The tutorial days are over, and the conference is beginning. Actually, it began last night with some open source community awards and talks by Mark Shuttleworth, Robert (r0ml) Lefkowitz, and Damian Conway. I don’t know why they do that at night (until 10:00 PM, or effectively 1:00 AM for us east coast folks) but they were really good.
This morning began with the typical OSCON sponsor keynotes. These can be good but generally haven’t been at other OSCONs, and I feel their existence is actually disrespectful to paying attendees. Our attention is not a commodity to be delivered to sponsors. At RailsConf this year I saw how the conference got the sponsors and attendees together to benefit both sides, and was impressed. OSCON doesn’t have a good history of doing that, even though the same company manages both conferences. I wasn’t feeling well, so I slept in a bit and skipped those sponsored keynotes. My colleagues tell me that I didn’t miss anything.

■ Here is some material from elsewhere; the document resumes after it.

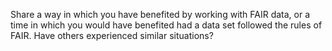 Share a way in which you have benefited by working with FAIR data, or a time in which you would have benefited had a data set followed the rules of FAIR. Have others experienced similar situations?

The first actual session didn’t start until 10:45 AM, and I’m at it now. I’m starting with a panel discussion on open education. The participants are extremely diverse, very knowledgeable, and interesting speakers. The topic doesn’t directly relate to my own work, but it’s important. The vast majority of people in the world are extremely poor. They’re just as smart and capable as those of us in the wealthy countries, but don’t have the resources we have that let us prosper. Knowledge is one of those resources they need, and the foundation of many other needed things. Computers and the Internet can have a great impact on that, but only if the information itself is available and accessible. The panel participants are working on making that happen.
My second session (conveniently in the same room) is on Metaprogramming in Ruby. Now this is extremely germane to my work, so I hope it’s a great talk. It’s starting well, and deserves my full attention.
And it kept going well and getting better. Brian Sam-Bodden of Integrallis is a great speaker. I loved the way he showed live demos – by recording them and including the recordings (at a nice, reasonable speed) in his slides, instead of jumping from window to window. He’ll be posting his slides on his company’s website soon (probably on this page), and I recommend you go find them.